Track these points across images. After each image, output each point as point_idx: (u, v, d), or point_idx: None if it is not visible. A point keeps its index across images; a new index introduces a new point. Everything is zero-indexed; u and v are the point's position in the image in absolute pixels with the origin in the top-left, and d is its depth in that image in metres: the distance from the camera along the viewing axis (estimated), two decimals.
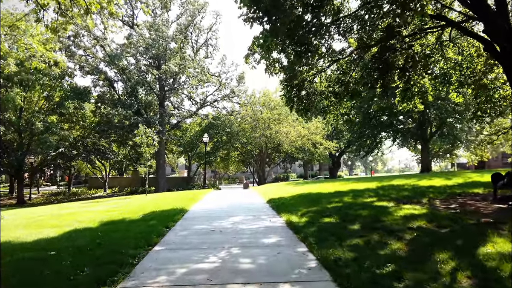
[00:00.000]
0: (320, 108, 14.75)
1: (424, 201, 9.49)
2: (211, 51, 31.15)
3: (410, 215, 7.38)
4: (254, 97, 31.32)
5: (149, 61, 29.41)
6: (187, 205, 11.83)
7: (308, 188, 15.56)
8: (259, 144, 29.90)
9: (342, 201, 10.11)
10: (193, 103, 33.05)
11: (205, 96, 32.13)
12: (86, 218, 9.57)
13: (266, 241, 6.20)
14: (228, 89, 31.90)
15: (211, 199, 14.74)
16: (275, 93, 33.26)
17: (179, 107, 32.62)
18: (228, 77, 31.33)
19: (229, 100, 32.42)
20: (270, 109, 29.51)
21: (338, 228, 6.65)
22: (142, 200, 15.35)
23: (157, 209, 10.67)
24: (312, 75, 14.26)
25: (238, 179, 59.67)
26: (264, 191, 17.30)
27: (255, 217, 8.90)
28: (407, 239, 5.77)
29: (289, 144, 29.44)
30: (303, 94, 14.30)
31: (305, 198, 11.84)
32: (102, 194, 34.20)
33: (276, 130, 28.75)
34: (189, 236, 6.81)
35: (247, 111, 29.17)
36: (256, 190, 20.09)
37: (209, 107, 33.03)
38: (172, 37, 28.03)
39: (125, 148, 32.73)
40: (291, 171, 66.62)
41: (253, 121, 29.26)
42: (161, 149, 29.21)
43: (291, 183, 21.80)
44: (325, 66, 13.62)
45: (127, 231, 7.23)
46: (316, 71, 14.32)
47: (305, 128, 29.90)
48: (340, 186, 15.28)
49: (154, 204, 12.43)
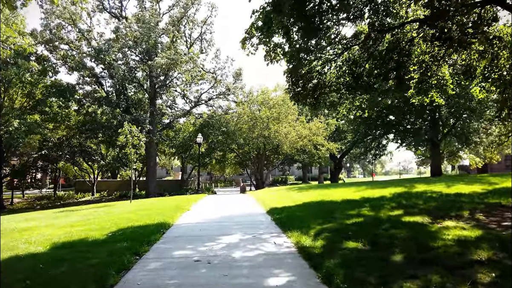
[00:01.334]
0: (331, 101, 12.86)
1: (465, 215, 7.58)
2: (205, 46, 29.23)
3: (464, 239, 5.48)
4: (252, 95, 29.39)
5: (139, 56, 27.43)
6: (173, 216, 9.87)
7: (314, 195, 13.63)
8: (257, 145, 27.95)
9: (362, 215, 8.18)
10: (186, 102, 31.10)
11: (199, 94, 30.17)
12: (41, 237, 7.57)
13: (272, 283, 4.26)
14: (223, 87, 29.98)
15: (203, 208, 12.77)
16: (274, 92, 31.38)
17: (172, 106, 30.62)
18: (224, 74, 29.43)
19: (225, 98, 30.49)
20: (269, 107, 27.59)
21: (373, 261, 4.72)
22: (124, 208, 13.35)
23: (135, 224, 8.69)
24: (321, 64, 12.40)
25: (234, 181, 57.68)
26: (264, 197, 15.36)
27: (255, 236, 6.95)
28: (484, 283, 3.86)
29: (290, 146, 27.53)
30: (311, 86, 12.42)
31: (314, 208, 9.91)
32: (89, 198, 32.06)
33: (275, 130, 26.82)
34: (163, 272, 4.84)
35: (245, 110, 27.23)
36: (254, 195, 18.14)
37: (204, 105, 31.09)
38: (164, 30, 26.07)
39: (114, 149, 30.63)
40: (290, 173, 64.74)
41: (250, 120, 27.30)
42: (152, 150, 27.20)
43: (293, 188, 19.84)
44: (337, 51, 11.68)
45: (79, 262, 5.25)
46: (325, 60, 12.45)
47: (306, 128, 28.02)
48: (349, 193, 13.36)
49: (135, 215, 10.45)
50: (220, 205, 13.82)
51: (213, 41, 29.34)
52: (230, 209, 11.86)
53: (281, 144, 27.37)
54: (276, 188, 23.10)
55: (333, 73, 12.85)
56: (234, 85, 29.73)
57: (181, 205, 13.21)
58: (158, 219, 9.18)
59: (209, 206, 13.55)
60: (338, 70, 12.87)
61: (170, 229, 8.16)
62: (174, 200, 16.40)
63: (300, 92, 12.35)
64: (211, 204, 14.21)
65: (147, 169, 27.90)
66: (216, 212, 11.28)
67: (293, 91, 12.31)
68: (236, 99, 30.77)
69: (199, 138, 25.47)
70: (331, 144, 29.14)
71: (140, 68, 25.76)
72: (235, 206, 12.88)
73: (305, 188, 18.17)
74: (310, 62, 12.02)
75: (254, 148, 28.84)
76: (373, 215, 8.02)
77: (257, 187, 29.40)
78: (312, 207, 10.20)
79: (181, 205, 13.21)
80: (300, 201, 11.92)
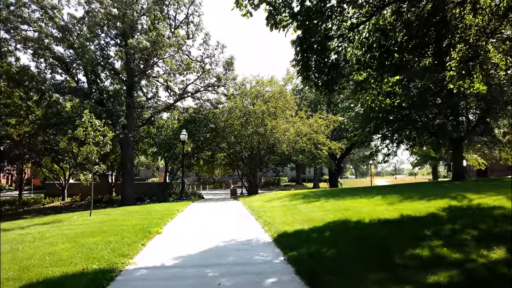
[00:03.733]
0: (355, 81, 9.44)
1: None
2: (192, 31, 25.53)
3: None
4: (245, 87, 25.84)
5: (114, 40, 23.63)
6: (130, 249, 6.34)
7: (331, 208, 10.19)
8: (250, 144, 24.45)
9: (441, 258, 4.79)
10: (170, 95, 27.27)
11: (184, 86, 26.45)
12: None
13: None
14: (212, 77, 26.38)
15: (181, 229, 9.22)
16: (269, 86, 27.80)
17: (154, 98, 26.81)
18: (213, 62, 25.81)
19: (214, 90, 26.87)
20: (265, 101, 24.12)
21: None
22: (67, 229, 9.63)
23: (59, 269, 5.14)
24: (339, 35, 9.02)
25: (224, 183, 54.12)
26: (262, 209, 11.88)
27: None
28: None
29: (288, 145, 24.09)
30: (327, 61, 9.02)
31: (346, 237, 6.45)
32: (58, 204, 28.06)
33: (272, 126, 23.33)
34: None
35: (237, 103, 23.69)
36: (249, 204, 14.65)
37: (190, 99, 27.41)
38: (144, 9, 22.33)
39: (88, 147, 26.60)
40: (283, 174, 61.43)
41: (243, 116, 23.75)
42: (129, 149, 23.43)
43: (296, 196, 16.37)
44: (362, 17, 8.34)
45: None
46: (346, 28, 9.08)
47: (306, 125, 24.66)
48: (377, 206, 10.00)
49: (75, 245, 6.87)
50: (205, 222, 10.27)
51: (201, 25, 25.70)
52: (218, 232, 8.33)
53: (278, 143, 23.93)
54: (273, 195, 19.60)
55: (356, 45, 9.46)
56: (224, 76, 26.16)
57: (153, 222, 9.63)
58: (102, 258, 5.61)
59: (189, 224, 9.99)
60: (363, 42, 9.49)
61: (114, 282, 4.62)
62: (147, 212, 12.77)
63: (312, 68, 8.95)
64: (193, 221, 10.65)
65: (123, 171, 24.09)
66: (197, 238, 7.75)
67: (303, 67, 8.89)
68: (227, 92, 27.20)
69: (183, 134, 21.84)
70: (333, 143, 25.84)
71: (115, 51, 21.98)
72: (225, 226, 9.36)
73: (312, 196, 14.72)
74: (326, 30, 8.66)
75: (247, 148, 25.33)
76: (461, 259, 4.63)
77: (250, 190, 25.91)
78: (342, 234, 6.76)
79: (153, 222, 9.63)
80: (317, 221, 8.47)
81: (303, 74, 8.99)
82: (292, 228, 7.81)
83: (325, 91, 9.16)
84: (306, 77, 9.02)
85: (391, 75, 9.99)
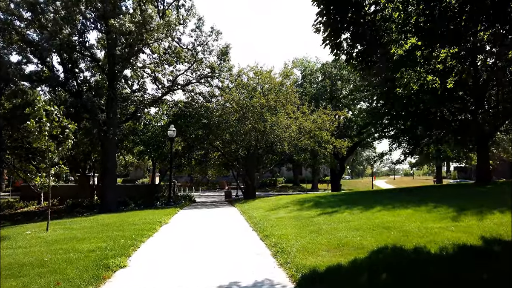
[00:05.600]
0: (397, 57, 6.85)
1: None
2: (184, 15, 22.81)
3: None
4: (241, 79, 23.16)
5: (95, 25, 20.81)
6: None
7: (364, 224, 7.60)
8: (247, 143, 21.80)
9: None
10: (159, 88, 24.45)
11: (174, 76, 23.67)
12: None
13: None
14: (206, 68, 23.67)
15: (156, 259, 6.54)
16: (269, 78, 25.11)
17: (140, 92, 23.95)
18: (206, 51, 23.10)
19: (207, 82, 24.14)
20: (264, 94, 21.49)
21: None
22: (3, 255, 6.92)
23: None
24: None
25: (218, 184, 51.41)
26: (267, 223, 9.27)
27: None
28: None
29: (290, 143, 21.43)
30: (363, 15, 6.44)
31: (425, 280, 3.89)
32: (32, 208, 25.14)
33: (273, 122, 20.66)
34: None
35: (233, 95, 21.01)
36: (248, 215, 12.03)
37: (180, 91, 24.65)
38: None
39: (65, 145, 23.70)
40: (279, 175, 58.80)
41: (240, 109, 21.03)
42: (110, 147, 20.59)
43: (306, 204, 13.72)
44: None
45: None
46: None
47: (309, 120, 22.06)
48: (421, 219, 7.46)
49: None
50: (192, 245, 7.59)
51: (194, 9, 22.93)
52: (208, 267, 5.67)
53: (279, 141, 21.27)
54: (276, 200, 16.92)
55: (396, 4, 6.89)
56: (219, 66, 23.47)
57: (120, 246, 6.96)
58: None
59: (170, 249, 7.29)
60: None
61: None
62: (120, 226, 10.02)
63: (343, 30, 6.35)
64: (175, 243, 7.96)
65: (103, 172, 21.26)
66: (177, 280, 5.08)
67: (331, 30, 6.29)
68: (221, 84, 24.51)
69: (171, 130, 19.12)
70: (338, 141, 23.30)
71: (96, 39, 19.12)
72: (219, 253, 6.69)
73: (325, 204, 12.10)
74: None
75: (243, 146, 22.68)
76: None
77: (247, 193, 23.26)
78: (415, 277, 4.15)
79: (120, 246, 6.96)
80: (354, 247, 5.86)
81: (331, 41, 6.39)
82: (320, 261, 5.19)
83: (360, 66, 6.59)
84: (336, 45, 6.41)
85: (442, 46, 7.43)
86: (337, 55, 6.57)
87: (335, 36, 6.24)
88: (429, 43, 7.13)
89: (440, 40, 7.12)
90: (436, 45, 7.13)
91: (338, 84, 32.81)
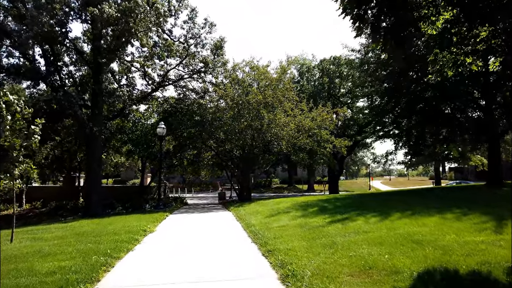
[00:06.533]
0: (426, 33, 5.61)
1: None
2: (175, 6, 21.39)
3: None
4: (236, 75, 21.85)
5: (78, 14, 19.30)
6: None
7: (381, 235, 6.33)
8: (243, 142, 20.48)
9: None
10: (148, 83, 22.99)
11: (165, 71, 22.23)
12: None
13: None
14: (199, 63, 22.29)
15: None
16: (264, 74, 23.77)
17: (128, 87, 22.47)
18: (199, 44, 21.73)
19: (200, 78, 22.75)
20: (260, 90, 20.19)
21: None
22: None
23: None
24: None
25: (212, 185, 49.92)
26: (268, 232, 7.97)
27: None
28: None
29: (288, 142, 20.14)
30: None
31: None
32: (10, 212, 23.46)
33: (270, 119, 19.36)
34: None
35: (227, 91, 19.67)
36: (245, 222, 10.70)
37: (172, 87, 23.23)
38: None
39: (32, 141, 22.07)
40: (274, 176, 57.48)
41: (235, 106, 19.68)
42: (95, 146, 19.10)
43: (310, 208, 12.39)
44: None
45: None
46: None
47: (308, 119, 20.82)
48: (455, 230, 6.25)
49: None
50: (178, 271, 6.24)
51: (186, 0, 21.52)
52: None
53: (276, 140, 19.98)
54: (274, 204, 15.57)
55: None
56: (213, 60, 22.11)
57: (89, 267, 5.60)
58: None
59: (148, 276, 5.92)
60: None
61: None
62: (98, 236, 8.63)
63: None
64: (156, 265, 6.59)
65: (88, 172, 19.75)
66: None
67: None
68: (215, 80, 23.13)
69: (161, 127, 17.70)
70: (338, 140, 22.12)
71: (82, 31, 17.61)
72: (211, 284, 5.37)
73: (331, 210, 10.82)
74: None
75: (238, 146, 21.35)
76: None
77: (242, 195, 21.89)
78: None
79: (89, 267, 5.60)
80: (383, 269, 4.60)
81: (352, 10, 5.11)
82: None
83: (391, 43, 5.33)
84: (358, 16, 5.13)
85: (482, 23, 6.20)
86: (359, 30, 5.30)
87: (358, 3, 4.96)
88: (467, 20, 5.90)
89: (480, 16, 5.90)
90: (476, 21, 5.89)
91: (337, 81, 31.67)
# # # # #
Within the listing above, the range opens at the line with "1: (424, 201, 9.49)" and closes at the line with "49: (154, 204, 12.43)". Reproduce exactly the lines of that range, including both ends.

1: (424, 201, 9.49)
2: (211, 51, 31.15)
3: (410, 215, 7.38)
4: (254, 97, 31.32)
5: (149, 61, 29.41)
6: (187, 205, 11.83)
7: (308, 188, 15.56)
8: (259, 144, 29.90)
9: (342, 201, 10.11)
10: (193, 103, 33.05)
11: (205, 96, 32.13)
12: (86, 218, 9.57)
13: (266, 241, 6.20)
14: (228, 89, 31.90)
15: (211, 199, 14.74)
16: (275, 93, 33.26)
17: (179, 107, 32.62)
18: (228, 77, 31.33)
19: (229, 100, 32.42)
20: (270, 109, 29.51)
21: (338, 228, 6.65)
22: (142, 200, 15.35)
23: (157, 209, 10.67)
24: (312, 75, 14.26)
25: (238, 179, 59.67)
26: (264, 191, 17.30)
27: (255, 217, 8.90)
28: (407, 239, 5.77)
29: (289, 144, 29.44)
30: (303, 94, 14.30)
31: (305, 198, 11.84)
32: (102, 194, 34.20)
33: (276, 130, 28.75)
34: (189, 236, 6.81)
35: (247, 111, 29.17)
36: (256, 190, 20.09)
37: (209, 107, 33.03)
38: (172, 37, 28.03)
39: (125, 148, 32.73)
40: (291, 171, 66.62)
41: (253, 121, 29.26)
42: (161, 149, 29.21)
43: (291, 183, 21.80)
44: (325, 66, 13.62)
45: (127, 231, 7.23)
46: (316, 71, 14.32)
47: (305, 128, 29.90)
48: (340, 186, 15.28)
49: (154, 204, 12.43)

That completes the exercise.